Leak tests are required any time there is an interruption of service meaning the flow of gas was stopped for any reason. NFPA 54 (2006), 8.2.3 states that “Immediately after the gas is turned on into a new system or into a system that has been initially restored after an interruption of service, the piping system shall be tested for leakage. If leakage is indicated, the gas supply shall be shut off until the necessary repairs have been made”.
The leak test will indicate any leaks within the propane piping system due to interruption of service or out of gas situation. The leakage test is simply testing the integrity of the system plumbing joints and the seal of the pipe joint compound. This is the safety reasoning behind leak testing. The real reason a leak test is performed is because it is REQUIRED BY LAW and none other.
All propane piping, connections, and fittings are threaded so that they may easily connect together during installation or modification. These propane connections are coated with a pipe joint compound that lubricates the fittings during the joining process and will dry after a short while. During normal usage, a propane plumbing system is at a constant pressure. This means that as long as the tank has gas and is supplying the system with propane, a constant pressure is exerted on the piping and joint compound. The pipe joint compound will expand during normal pressurized usage and will retract if the system loses pressure. The loss of gas pressure may cause leaks to form because of the expansion and retraction of the piping compound within the propane plumbing system.

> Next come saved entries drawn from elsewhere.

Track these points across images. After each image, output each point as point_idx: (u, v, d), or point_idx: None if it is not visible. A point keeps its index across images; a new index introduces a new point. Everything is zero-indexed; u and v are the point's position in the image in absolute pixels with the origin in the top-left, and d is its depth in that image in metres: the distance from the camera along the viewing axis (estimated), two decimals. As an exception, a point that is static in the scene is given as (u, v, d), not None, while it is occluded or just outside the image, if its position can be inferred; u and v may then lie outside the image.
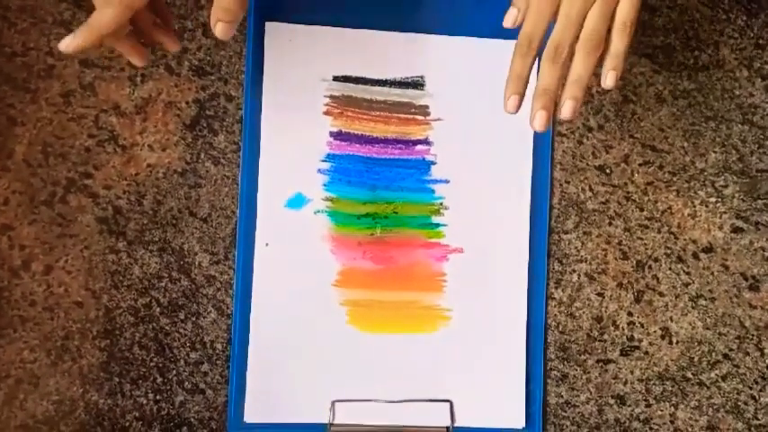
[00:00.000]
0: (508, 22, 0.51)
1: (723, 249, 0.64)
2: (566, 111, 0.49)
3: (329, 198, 0.61)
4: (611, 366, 0.63)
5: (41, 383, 0.59)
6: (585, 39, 0.48)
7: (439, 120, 0.62)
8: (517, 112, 0.50)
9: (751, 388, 0.64)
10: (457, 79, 0.62)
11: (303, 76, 0.61)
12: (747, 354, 0.64)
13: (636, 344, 0.63)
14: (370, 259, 0.61)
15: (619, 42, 0.48)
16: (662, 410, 0.63)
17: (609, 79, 0.49)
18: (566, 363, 0.63)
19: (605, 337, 0.63)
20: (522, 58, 0.49)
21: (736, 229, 0.64)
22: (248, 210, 0.60)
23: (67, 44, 0.49)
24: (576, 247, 0.63)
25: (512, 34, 0.62)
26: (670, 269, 0.64)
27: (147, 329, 0.60)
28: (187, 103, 0.61)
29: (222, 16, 0.49)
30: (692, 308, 0.64)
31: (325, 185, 0.61)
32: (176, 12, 0.61)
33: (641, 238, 0.63)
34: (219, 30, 0.49)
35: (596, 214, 0.63)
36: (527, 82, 0.49)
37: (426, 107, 0.62)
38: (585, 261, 0.63)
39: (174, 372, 0.61)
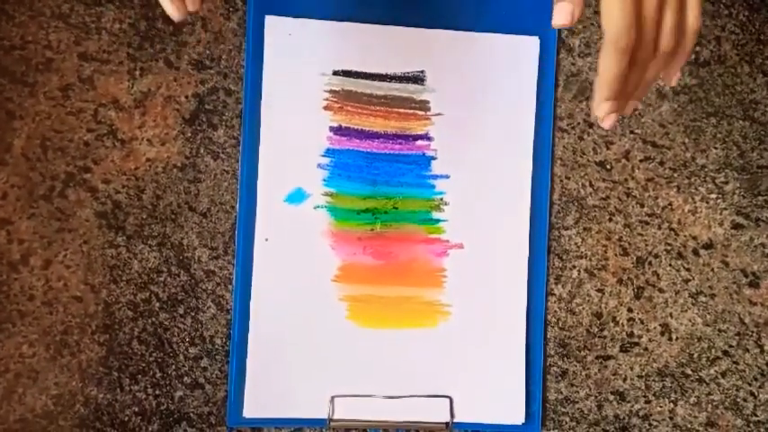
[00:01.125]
0: (562, 18, 0.43)
1: (723, 246, 0.64)
2: (629, 109, 0.47)
3: (329, 193, 0.61)
4: (610, 362, 0.63)
5: (40, 378, 0.59)
6: (665, 40, 0.44)
7: (439, 115, 0.62)
8: (614, 126, 0.47)
9: (750, 384, 0.64)
10: (457, 74, 0.62)
11: (303, 70, 0.61)
12: (747, 350, 0.64)
13: (635, 340, 0.63)
14: (370, 254, 0.61)
15: (689, 41, 0.45)
16: (661, 406, 0.63)
17: (675, 79, 0.47)
18: (565, 359, 0.63)
19: (605, 333, 0.63)
20: (621, 55, 0.43)
21: (736, 226, 0.64)
22: (248, 205, 0.60)
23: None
24: (576, 243, 0.63)
25: (512, 29, 0.62)
26: (670, 265, 0.63)
27: (147, 324, 0.60)
28: (186, 97, 0.61)
29: None
30: (692, 304, 0.64)
31: (324, 180, 0.61)
32: (176, 5, 0.61)
33: (641, 235, 0.63)
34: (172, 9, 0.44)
35: (597, 210, 0.63)
36: (621, 87, 0.45)
37: (427, 102, 0.62)
38: (585, 257, 0.63)
39: (174, 366, 0.60)
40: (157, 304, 0.60)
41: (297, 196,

This question has been asked of many propane dealers and is also a topic discussed by people that are unfamiliar with propane. Propane tanks do not explode. They do not implode nor do they rupture or come apart on their own. In fact, bringing a propane tank to the point of “explosion” is a tremendously difficult and time consuming task that’s not as simple as most people might think. Many people believe that a propane tank “explosion” can occur with the slightest of ease. However, this is simply not true and people should understand that a propane tank, when operating under normal circumstances will not explode or rupture. Safety devices and mechanisms are in place to prevent explosions, accidents, and propane tank ruptures or breaches. Just like any other hazardous material or activity, human error is a primary factor in preventing or contributing to any type of accident, however serious in nature.
Propane tanks will sometimes give an indication of a leak by sound or by smell. People will describe this noise as a “hissing” noise coming from the tank getting louder as they get closer. In addition, a rotten egg smell will often accompany the “hissing” noise. In many instances, the tank may be operating normally even though it appears to be leaking.